#### GOAL OF THE EXERCISE
Take the line with "- Rate limiting on all endpoints" and every line after it, through the end of the listing, and give them again exactly, pictures excluded.

#### RECORDS TO PROCESS

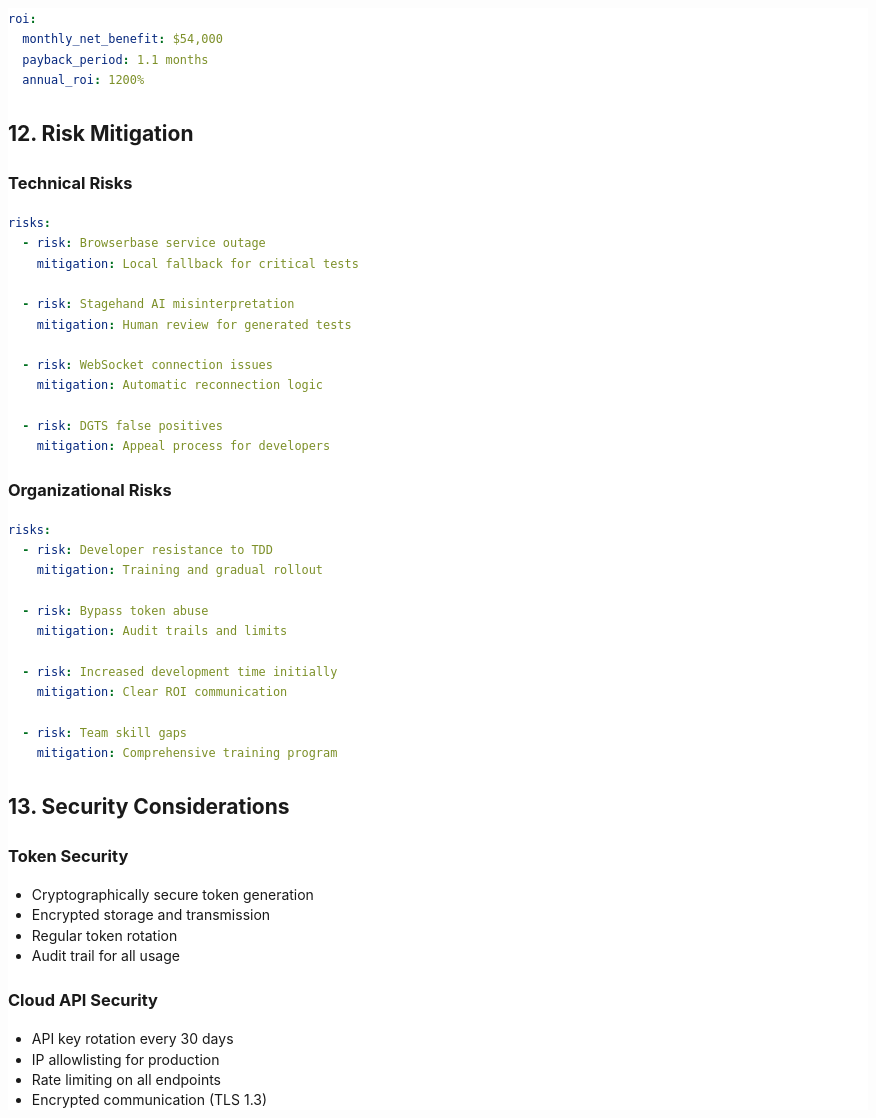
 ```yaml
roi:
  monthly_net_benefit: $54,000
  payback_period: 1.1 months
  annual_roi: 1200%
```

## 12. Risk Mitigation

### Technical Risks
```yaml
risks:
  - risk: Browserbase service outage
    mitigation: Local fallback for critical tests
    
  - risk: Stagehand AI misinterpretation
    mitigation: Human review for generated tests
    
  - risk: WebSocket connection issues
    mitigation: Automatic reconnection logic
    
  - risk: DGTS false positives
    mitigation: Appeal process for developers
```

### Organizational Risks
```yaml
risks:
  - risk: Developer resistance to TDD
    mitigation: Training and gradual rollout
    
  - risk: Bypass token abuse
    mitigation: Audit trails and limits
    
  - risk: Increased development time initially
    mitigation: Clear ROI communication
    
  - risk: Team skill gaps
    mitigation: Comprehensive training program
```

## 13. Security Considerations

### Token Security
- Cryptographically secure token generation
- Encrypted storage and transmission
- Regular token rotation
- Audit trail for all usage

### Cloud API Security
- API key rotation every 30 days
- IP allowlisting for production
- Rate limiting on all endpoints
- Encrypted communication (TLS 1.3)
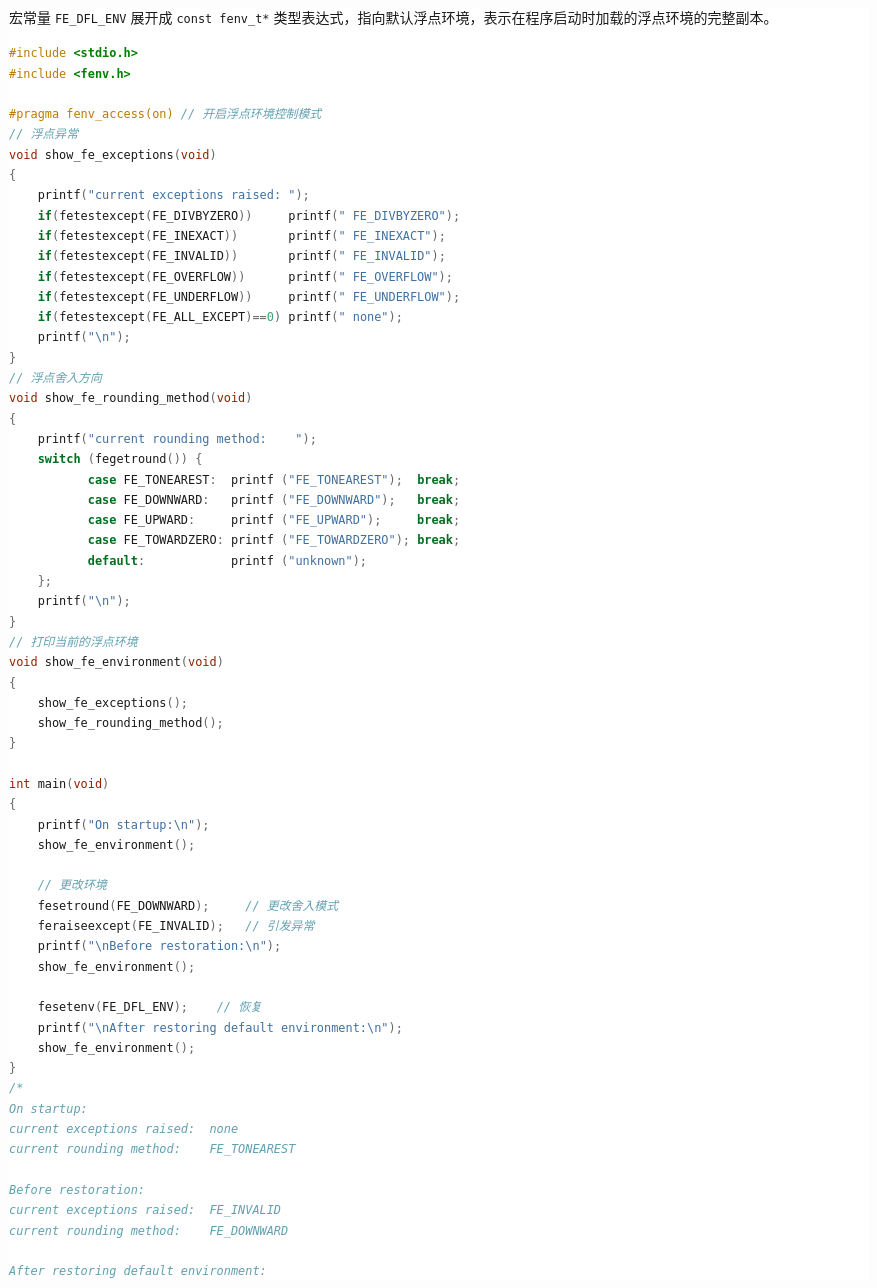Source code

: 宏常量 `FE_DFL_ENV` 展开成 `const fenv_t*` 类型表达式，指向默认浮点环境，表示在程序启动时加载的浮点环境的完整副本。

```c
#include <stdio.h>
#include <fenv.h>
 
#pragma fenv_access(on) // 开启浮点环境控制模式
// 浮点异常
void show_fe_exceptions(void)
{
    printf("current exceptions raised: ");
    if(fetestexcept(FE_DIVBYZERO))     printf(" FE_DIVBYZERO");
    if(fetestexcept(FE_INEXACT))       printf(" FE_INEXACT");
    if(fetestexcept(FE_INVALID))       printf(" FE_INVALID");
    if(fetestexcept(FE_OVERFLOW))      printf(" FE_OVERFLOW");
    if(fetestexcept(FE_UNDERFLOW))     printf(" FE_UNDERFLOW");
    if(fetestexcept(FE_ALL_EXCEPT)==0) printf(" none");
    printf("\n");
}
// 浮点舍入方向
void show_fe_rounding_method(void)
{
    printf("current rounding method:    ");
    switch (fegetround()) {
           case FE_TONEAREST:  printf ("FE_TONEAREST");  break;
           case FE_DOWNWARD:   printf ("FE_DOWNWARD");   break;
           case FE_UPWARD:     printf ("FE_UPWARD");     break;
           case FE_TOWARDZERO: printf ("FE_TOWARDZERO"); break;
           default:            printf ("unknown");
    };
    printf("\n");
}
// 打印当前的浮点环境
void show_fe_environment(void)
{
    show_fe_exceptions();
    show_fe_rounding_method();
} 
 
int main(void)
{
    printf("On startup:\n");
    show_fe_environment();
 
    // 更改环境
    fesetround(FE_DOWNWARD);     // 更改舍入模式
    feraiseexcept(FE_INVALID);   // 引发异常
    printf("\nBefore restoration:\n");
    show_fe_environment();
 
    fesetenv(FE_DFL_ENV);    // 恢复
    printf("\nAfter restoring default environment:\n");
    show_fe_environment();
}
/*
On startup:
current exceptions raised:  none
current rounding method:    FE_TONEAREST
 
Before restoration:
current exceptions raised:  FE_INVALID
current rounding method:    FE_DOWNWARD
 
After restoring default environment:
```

#### EXERCISE OUTPUT
- Rate limiting on all endpoints
- Encrypted communication (TLS 1.3)
Source code

: 宏常量 `FE_DFL_ENV` 展开成 `const fenv_t*` 类型表达式，指向默认浮点环境，表示在程序启动时加载的浮点环境的完整副本。

```c
#include <stdio.h>
#include <fenv.h>
 
#pragma fenv_access(on) // 开启浮点环境控制模式
// 浮点异常
void show_fe_exceptions(void)
{
    printf("current exceptions raised: ");
    if(fetestexcept(FE_DIVBYZERO))     printf(" FE_DIVBYZERO");
    if(fetestexcept(FE_INEXACT))       printf(" FE_INEXACT");
    if(fetestexcept(FE_INVALID))       printf(" FE_INVALID");
    if(fetestexcept(FE_OVERFLOW))      printf(" FE_OVERFLOW");
    if(fetestexcept(FE_UNDERFLOW))     printf(" FE_UNDERFLOW");
    if(fetestexcept(FE_ALL_EXCEPT)==0) printf(" none");
    printf("\n");
}
// 浮点舍入方向
void show_fe_rounding_method(void)
{
    printf("current rounding method:    ");
    switch (fegetround()) {
           case FE_TONEAREST:  printf ("FE_TONEAREST");  break;
           case FE_DOWNWARD:   printf ("FE_DOWNWARD");   break;
           case FE_UPWARD:     printf ("FE_UPWARD");     break;
           case FE_TOWARDZERO: printf ("FE_TOWARDZERO"); break;
           default:            printf ("unknown");
    };
    printf("\n");
}
// 打印当前的浮点环境
void show_fe_environment(void)
{
    show_fe_exceptions();
    show_fe_rounding_method();
} 
 
int main(void)
{
    printf("On startup:\n");
    show_fe_environment();
 
    // 更改环境
    fesetround(FE_DOWNWARD);     // 更改舍入模式
    feraiseexcept(FE_INVALID);   // 引发异常
    printf("\nBefore restoration:\n");
    show_fe_environment();
 
    fesetenv(FE_DFL_ENV);    // 恢复
    printf("\nAfter restoring default environment:\n");
    show_fe_environment();
}
/*
On startup:
current exceptions raised:  none
current rounding method:    FE_TONEAREST
 
Before restoration:
current exceptions raised:  FE_INVALID
current rounding method:    FE_DOWNWARD
 
After restoring default environment:
```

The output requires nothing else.